In this case, the acceleration as felt by the pilot is normally "downward"--i.e., pushing him/her down in the seat, rather that backward like the acceleration in a dragster. This has a significant effect--since it's pulling "downward", it's more difficult for the heart to pump blood to the brain. This leads to a "grey out" effect, where the brain (and eyes) are receiving little enough blood that vision becomes somewhat impaired.
Even achieving that takes fairly drastic measures--pilots wear "speed pants" to "squeeze" their legs, helping force blood upward instead of pooling in their legs. The "seat" in a modern fighter is also fairly reclined (e.g., around 30 degrees) to make it somewhat easier for the heart to pump blood to the pilot's head.

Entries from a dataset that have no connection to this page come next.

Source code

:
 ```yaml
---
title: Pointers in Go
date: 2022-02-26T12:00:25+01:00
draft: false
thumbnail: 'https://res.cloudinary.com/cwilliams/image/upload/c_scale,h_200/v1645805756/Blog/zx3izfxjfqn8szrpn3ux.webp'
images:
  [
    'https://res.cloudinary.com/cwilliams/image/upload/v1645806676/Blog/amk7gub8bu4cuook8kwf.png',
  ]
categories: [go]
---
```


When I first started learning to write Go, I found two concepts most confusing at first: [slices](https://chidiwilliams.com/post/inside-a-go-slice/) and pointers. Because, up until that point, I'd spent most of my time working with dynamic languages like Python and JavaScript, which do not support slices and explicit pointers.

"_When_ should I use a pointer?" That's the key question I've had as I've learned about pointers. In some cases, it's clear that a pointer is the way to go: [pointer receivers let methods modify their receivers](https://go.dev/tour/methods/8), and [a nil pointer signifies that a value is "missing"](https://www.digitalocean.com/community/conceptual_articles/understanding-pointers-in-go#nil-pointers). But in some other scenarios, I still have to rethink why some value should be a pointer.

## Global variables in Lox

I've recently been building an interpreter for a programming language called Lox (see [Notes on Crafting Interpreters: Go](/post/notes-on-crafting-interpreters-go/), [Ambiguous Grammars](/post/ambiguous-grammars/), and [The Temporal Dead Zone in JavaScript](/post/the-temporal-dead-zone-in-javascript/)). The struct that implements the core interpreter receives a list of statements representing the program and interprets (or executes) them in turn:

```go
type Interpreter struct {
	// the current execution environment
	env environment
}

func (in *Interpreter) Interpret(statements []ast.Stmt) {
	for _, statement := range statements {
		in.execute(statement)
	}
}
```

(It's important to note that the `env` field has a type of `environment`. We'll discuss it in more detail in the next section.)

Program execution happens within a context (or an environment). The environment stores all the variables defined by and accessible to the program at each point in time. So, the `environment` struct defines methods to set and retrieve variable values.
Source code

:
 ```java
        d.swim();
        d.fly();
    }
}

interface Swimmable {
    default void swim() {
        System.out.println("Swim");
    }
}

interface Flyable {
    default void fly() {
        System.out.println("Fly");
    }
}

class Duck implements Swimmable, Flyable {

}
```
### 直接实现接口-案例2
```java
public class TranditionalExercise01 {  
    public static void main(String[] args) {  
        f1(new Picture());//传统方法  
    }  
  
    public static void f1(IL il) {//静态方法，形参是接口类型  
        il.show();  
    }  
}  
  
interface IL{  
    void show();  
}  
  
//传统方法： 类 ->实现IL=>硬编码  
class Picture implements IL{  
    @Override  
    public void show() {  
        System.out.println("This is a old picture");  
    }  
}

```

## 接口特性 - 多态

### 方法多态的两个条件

Getting to your actual question: these are probably close to the limit of what you can expect people to endure on a semi-regular basis. Accidents are often catastrophic, and even in the absence of catastrophic accidents the acceleration and deceleration take a substantial toll on drivers/pilots. A common injury among top fuel drivers is detached retinas. Don Garlits (top fuel driver, now retired) had surgery to fix a detached retina, and has admitted that it was fairly routine that the initial launch left him feeling "woozy" until he reached around the 300 foot mark.
So, getting to your specifications: accelerating at 1.5 G's should be no problem for any reasonably healthy adult. If you double that to 3 G's, there's still little likelihood of its being life threatening (especially given the relatively short track your postulating).
Tripling the acceleration to 4.5 G's gets you into the range where it's still entirely survivable, but you'd want to ensure the investor had a physical quite recently--it's getting to the point that you'd want to ensure that s/he was healthy enough rather than being able to take it for granted just because you didn't know of his/her being particularly unhealthy.